__EXCERPT TO READ__.
That portion notes that, once made, that revision would "eliminate
the need for host families to keep individualized records." Id.
But, when considered in context, these passages do not provide the
basis for drawing the inference with respect to obstacle preemption
that the text of the regulations themselves fail to supply.
With respect to the agency's statement that "the
programmatic need for a uniform wage remains," the context shows
that host families had contended that the $155 stipend amount in
the 1994 regulations was too high. Id. The host families were of
that view because they contended that, in using the $36 fixed
credit to generate the $155 amount, the USIA was relying on an
outdated -- and thus artificially low -- means of estimating the
actual room and board costs of host families as of 1995. Id. The
host families thus had argued that the agency should permit host
families to deduct their actual room and board costs on an itemized
basis, as was permitted by that same DOL regulation, in order to
account for inflation over the last decades. Id.
The agency found this contention persuasive, in part,
but then added: "however, the programmatic need for a uniform wage
remains." Id. For that reason, the agency opted for a new stipend
amount -- $115 a week -- that would be lower than the prior one
but still tied to a fixed dollar amount rather than to one that
would vary with a particular host family's itemized deductions.
- 57 -
Id. That revised approach would permit host families to claim
itemized deductions but only up to an amount $40 greater than the
$36 fixed credit amount, assuming that host families documented
the up-to-$40-worth of itemized deductions with the records that
the DOL rule required for deductions claimed on such an itemized
basis. Id.

__EXERCISE__.
Extend the excerpt on the host-family stipend regulations, starting after its final sentence. The records are separate material and have no connection to the excerpt on the host-family stipend regulations.

__DATASET RECORDS__.
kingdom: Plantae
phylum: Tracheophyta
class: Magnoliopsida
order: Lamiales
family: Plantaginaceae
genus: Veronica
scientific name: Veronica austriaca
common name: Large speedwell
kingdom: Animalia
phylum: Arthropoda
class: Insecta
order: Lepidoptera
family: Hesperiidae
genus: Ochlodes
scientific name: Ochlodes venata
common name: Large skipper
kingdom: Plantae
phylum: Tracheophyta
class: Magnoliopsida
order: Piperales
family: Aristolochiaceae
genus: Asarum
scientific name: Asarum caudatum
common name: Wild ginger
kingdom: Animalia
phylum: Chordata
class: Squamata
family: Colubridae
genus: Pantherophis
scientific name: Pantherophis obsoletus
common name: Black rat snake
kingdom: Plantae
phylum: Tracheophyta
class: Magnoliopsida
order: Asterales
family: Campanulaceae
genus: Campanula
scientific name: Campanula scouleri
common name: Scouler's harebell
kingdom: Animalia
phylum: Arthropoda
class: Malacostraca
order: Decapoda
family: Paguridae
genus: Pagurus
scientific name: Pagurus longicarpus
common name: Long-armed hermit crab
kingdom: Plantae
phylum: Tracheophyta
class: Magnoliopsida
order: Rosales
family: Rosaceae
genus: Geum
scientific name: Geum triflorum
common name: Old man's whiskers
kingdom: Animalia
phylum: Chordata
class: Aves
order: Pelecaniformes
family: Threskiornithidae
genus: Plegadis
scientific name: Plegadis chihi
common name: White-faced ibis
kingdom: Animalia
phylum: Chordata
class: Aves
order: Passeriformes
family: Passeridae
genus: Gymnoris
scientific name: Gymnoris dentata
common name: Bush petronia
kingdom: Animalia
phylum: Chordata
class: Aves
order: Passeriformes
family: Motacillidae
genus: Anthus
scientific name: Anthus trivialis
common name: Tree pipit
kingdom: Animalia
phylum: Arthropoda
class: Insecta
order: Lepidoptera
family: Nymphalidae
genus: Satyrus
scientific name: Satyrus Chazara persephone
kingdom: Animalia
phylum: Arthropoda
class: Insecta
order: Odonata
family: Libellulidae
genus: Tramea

__RESULT OF THIS TASK__.
Thus, once again, the passage that refers to uniformity
as an agency interest appears in a specific context. That context
reveals that the reference to uniformity reflects the agency's
continued interest in setting the compensation amount that
sponsors would be required to ensure was paid at an amount at least
equal to the FLSA minimum but still uniform for all host families
(because pegged to a fixed dollar amount greater than the FLSA's
$36 fixed credit deduction option) rather than as low as the FLSA
minimum but potentially variable, even within a state, as to each
host family (because pegged to the FLSA's itemized deductions
option). In context, then, the reference does not concern the
distinct issue on which the obstacle preemption inquiry turns:
whether the federal agency, in establishing this uniform floor for
the amount that a sponsor must ensure that an au pair participant
is compensated, intended also to set a nationally uniform wage
ceiling, to ensure uniformity across states, that would preclude
au pair participants from enforcing state wage and hour laws
against their host families.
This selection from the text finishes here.